AUGUSTA – Parents, teachers and guidance counselors must understand that not everyone needs a four-year college degree to get a good-paying job in Maine, Gov. Paul LePage said Friday.

After meeting with nearly two dozen business owners at the Blaine House, LePage talked about the 24,000 Mainers who are receiving unemployment benefits while there are 21,000 job openings.

“It’s matching the skills to the job,” he said. “Quite frankly, one of the most disturbing things I heard today is our educational system is geared to send all students to a four-year college.”

LePage invited the business executives to Friday’s summit to discuss the problems they have when they look for workers. One of those executives, Alan Dorval, chief executive officer of Mid-State Machine Products in Winslow, said his company has turned away work because it cannot find enough skilled workers.

He said his company has 10 openings and needs workers with two-year degrees and a focus in machine tool trades.

“Sadly, we’re not educating the folks to fill the jobs in Maine,” he said. “The technical trades have tremendous job openings, tremendous earnings potential and tremendous job security.”

The governor said he will continue to push his idea of offering a fifth year of high school to allow students to take college-level courses. But he said Maine has a problem that needs a long-term solution.

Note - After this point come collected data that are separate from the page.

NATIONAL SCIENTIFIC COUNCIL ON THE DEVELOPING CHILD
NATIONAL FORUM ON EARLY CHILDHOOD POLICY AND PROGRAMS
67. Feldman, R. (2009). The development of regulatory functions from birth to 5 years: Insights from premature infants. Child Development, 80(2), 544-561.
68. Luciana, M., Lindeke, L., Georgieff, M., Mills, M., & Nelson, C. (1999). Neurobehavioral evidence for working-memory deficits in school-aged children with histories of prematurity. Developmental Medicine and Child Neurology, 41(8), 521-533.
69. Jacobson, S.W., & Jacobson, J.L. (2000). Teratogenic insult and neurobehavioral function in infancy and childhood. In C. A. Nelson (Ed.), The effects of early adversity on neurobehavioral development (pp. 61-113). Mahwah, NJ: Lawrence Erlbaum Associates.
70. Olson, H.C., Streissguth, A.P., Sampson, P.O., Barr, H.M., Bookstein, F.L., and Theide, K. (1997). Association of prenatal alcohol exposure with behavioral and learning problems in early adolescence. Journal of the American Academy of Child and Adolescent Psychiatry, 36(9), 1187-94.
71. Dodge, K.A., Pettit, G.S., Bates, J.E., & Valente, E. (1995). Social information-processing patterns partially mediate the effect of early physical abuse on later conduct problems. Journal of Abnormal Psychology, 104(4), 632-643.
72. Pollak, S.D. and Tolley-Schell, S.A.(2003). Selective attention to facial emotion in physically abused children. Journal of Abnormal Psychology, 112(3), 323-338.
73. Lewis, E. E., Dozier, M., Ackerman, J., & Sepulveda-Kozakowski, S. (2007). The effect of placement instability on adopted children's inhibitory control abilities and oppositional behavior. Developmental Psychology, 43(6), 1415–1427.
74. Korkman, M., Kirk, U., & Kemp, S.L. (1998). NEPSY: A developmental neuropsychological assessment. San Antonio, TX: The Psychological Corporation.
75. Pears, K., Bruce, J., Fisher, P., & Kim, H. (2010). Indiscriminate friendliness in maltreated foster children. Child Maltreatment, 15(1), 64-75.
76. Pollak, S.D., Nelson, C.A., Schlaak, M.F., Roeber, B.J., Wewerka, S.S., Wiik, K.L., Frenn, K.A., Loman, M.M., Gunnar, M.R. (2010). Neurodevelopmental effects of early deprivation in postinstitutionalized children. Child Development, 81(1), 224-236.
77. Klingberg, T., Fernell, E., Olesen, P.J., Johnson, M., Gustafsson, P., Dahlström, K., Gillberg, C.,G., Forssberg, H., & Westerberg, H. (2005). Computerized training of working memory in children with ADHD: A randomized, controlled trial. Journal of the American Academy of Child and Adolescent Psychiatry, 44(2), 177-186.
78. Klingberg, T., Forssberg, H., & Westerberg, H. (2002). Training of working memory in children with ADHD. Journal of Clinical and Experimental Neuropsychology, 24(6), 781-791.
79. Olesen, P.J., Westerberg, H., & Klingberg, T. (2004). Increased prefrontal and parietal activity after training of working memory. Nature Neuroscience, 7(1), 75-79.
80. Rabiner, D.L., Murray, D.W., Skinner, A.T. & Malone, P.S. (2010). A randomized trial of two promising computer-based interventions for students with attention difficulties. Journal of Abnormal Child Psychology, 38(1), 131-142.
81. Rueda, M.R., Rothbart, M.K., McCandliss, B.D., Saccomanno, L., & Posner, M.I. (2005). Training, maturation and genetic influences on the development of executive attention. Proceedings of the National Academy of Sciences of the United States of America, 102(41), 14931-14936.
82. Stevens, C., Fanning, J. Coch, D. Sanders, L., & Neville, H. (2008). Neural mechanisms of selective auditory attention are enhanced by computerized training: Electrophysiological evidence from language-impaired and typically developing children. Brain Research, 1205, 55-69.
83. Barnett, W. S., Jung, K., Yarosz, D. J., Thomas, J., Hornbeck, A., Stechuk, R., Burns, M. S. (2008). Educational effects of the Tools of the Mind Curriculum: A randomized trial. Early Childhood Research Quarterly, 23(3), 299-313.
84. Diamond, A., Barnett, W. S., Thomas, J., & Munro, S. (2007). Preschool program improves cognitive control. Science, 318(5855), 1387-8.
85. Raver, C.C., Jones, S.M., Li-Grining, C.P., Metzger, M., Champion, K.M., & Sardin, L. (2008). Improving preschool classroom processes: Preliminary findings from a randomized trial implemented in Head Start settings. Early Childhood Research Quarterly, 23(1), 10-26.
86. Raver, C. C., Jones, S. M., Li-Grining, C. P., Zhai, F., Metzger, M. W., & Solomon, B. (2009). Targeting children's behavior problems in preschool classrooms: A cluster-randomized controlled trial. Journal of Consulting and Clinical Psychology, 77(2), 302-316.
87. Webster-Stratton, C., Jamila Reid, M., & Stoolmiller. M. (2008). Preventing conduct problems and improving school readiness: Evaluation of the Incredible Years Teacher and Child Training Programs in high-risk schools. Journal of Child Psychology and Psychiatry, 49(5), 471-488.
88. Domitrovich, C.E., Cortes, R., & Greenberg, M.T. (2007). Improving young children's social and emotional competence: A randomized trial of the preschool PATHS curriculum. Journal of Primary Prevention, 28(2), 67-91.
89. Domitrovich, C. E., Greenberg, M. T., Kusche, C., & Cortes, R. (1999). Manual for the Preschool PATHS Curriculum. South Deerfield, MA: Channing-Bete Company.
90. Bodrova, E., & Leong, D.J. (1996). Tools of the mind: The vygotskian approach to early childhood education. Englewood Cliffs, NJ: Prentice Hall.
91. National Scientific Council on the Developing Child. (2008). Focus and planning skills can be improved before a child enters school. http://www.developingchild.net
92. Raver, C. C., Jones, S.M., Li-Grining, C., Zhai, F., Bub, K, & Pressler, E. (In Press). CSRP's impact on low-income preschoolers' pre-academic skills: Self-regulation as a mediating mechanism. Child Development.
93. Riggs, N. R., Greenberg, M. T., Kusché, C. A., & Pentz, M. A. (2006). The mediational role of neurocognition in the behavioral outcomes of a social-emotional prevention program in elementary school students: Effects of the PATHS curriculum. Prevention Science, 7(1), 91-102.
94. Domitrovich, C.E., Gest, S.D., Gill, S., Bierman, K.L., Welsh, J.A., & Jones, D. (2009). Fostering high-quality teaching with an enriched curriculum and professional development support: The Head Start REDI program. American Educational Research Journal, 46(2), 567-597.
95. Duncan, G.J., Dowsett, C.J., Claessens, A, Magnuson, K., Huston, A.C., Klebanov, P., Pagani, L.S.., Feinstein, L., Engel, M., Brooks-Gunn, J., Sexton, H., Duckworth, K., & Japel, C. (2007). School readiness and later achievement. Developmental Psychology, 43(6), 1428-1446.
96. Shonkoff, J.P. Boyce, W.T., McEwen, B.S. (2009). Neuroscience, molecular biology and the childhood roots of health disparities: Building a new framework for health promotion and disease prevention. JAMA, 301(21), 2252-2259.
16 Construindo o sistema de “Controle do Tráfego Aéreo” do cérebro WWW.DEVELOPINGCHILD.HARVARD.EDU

“One area where we’re really flat on our face and we need to get working is in the trades,” he said. “The paper industry, the machine shops, they are all asking for engineers, draftsmen, machine workers.”

He said it was a mistake for the state to turn its technical colleges into community colleges in 2003, and said he will work to ensure that the community colleges are “better aligned with the business community.”

Robert Schwartz, dean of the Graduate School of Education at Harvard University, presented a report on preparing young Americans for the 21st century.

“We have half the young people who are not equipped with either the skills or the credentials,” he said. “That’s not just a Maine problem, that’s a national problem,” Schwartz said.